• **Your tasks**:
1. According to the passage below on Livesay and the Griersonian documentary, what led the thesis to examine the continuity between Griersonian filmmaking and Livesay's documentary poem? Answer in one to three sentences.
2. In the passage below on Livesay and the Griersonian documentary, which other Canadian documentary poet is named alongside Livesay in the concluding section?

• **Excerpted passage**:
= Beginning of Section =

In 1969, Dorothy Livesay affirmed that, beginning in the 1930s, the Canadian long poem had evolved into a new genre by following the "experimentations" originally made by John Grierson---father of the British documentary movement and NFB film commissioner---in film ("Documentary Poem" 269). Echoing the well-known Griersonian assertion that documentary film should "interpret Canada to Canadians," Livesay also attached a special nation-building value to the Canadian documentary poem by stating that its methods and conventions "subtly [...] cast light on the landscape, the topography, the flora and the fauna as well as the social structure" of Canada (269). Prompted by Livesay's statements, and by the current lack of scholarship examining the Griersonian heritage of her documentary poetry, this thesis performs a critical examination of the points of continuity between the Griersonian tradition of nationalist filmmaking and the Canadian documentary poem as Livesay defined it. Drawing on key Canadian film policy documents of the modernist era and on close readings of seminal documentary texts by the National Film Board, I trace the ideological maneuvers and narrative practices that the Griersonian documentary traditionally deployed in order to fulfill its mandate of interpreting Canada to Canadians, foregrounding the representational gaps and disturbances underpinning these conventions. I then examine the extent to which these conventions penetrated Livesay's own documentary project, highlight the efforts she made in order to transcend the limitations of her original format. In an effort to chart the aesthetic and political ramifications of this representational struggle, in a concluding section I explore the ongoing reappraisal of the Griersonian documentary tradition in key postmodern documentaries by Livesay and another prominent Canadian documentary poet, Daphne Marlatt.

= End of Section =

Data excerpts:

= Beginning of Section =

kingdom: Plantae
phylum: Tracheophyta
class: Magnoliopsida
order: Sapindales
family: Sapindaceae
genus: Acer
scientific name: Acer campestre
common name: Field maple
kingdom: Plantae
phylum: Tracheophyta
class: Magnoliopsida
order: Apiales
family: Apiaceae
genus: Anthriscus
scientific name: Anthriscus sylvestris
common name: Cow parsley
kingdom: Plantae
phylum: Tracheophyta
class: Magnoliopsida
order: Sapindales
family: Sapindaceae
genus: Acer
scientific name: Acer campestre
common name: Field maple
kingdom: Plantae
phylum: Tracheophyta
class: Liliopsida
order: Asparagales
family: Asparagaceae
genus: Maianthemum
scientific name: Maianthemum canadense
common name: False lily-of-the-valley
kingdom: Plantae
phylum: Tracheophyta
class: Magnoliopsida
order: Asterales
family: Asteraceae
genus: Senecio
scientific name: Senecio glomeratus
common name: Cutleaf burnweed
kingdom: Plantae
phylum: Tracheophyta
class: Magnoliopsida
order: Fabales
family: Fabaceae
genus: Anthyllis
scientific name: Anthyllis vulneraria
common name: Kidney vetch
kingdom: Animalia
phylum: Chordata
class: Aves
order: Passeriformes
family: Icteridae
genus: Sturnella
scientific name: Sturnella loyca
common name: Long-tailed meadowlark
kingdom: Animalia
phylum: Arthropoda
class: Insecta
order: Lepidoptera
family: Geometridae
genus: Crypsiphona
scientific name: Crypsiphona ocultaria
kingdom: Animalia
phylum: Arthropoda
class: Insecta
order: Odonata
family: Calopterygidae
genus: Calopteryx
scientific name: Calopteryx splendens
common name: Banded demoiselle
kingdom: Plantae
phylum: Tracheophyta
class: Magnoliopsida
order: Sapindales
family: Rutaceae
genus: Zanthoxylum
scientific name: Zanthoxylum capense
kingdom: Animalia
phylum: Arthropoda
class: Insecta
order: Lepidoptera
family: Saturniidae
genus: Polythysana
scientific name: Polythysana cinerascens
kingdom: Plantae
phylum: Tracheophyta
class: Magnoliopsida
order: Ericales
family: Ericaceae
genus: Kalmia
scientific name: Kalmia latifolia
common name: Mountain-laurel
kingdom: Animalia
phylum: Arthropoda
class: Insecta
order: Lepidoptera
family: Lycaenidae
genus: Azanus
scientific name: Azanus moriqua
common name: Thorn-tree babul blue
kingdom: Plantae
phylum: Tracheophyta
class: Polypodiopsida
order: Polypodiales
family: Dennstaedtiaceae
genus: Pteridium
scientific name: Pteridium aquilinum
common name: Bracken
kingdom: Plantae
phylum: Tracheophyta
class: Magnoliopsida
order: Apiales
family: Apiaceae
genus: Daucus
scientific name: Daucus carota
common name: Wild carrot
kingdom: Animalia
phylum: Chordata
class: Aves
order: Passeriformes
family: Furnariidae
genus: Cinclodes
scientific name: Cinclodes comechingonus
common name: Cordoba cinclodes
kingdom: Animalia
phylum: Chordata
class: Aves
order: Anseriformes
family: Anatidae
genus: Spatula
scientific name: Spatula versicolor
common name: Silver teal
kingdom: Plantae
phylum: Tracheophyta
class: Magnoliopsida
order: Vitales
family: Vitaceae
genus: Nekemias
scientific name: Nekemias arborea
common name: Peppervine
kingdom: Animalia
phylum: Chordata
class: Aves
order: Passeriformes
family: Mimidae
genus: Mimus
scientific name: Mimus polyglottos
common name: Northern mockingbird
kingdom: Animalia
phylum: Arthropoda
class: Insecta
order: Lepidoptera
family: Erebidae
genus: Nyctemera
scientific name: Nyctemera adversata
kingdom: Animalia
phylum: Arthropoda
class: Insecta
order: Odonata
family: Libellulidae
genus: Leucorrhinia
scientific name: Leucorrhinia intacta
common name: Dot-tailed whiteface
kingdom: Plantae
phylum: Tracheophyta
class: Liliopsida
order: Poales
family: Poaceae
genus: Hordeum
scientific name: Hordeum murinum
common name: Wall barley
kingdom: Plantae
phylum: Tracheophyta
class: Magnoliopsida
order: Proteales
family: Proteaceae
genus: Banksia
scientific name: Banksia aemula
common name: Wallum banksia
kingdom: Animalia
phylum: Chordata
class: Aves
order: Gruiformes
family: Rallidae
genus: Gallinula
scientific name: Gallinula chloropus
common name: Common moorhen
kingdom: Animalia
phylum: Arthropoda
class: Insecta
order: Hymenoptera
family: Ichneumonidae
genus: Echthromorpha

= End of Section =

• **Solutions below**:
1. The thesis was prompted by Dorothy Livesay's own statements linking the Canadian documentary poem to John Grierson's film experiments and its nation-building value. It was also prompted by the current lack of scholarship examining the Griersonian heritage of her documentary poetry.

2. Daphne Marlatt.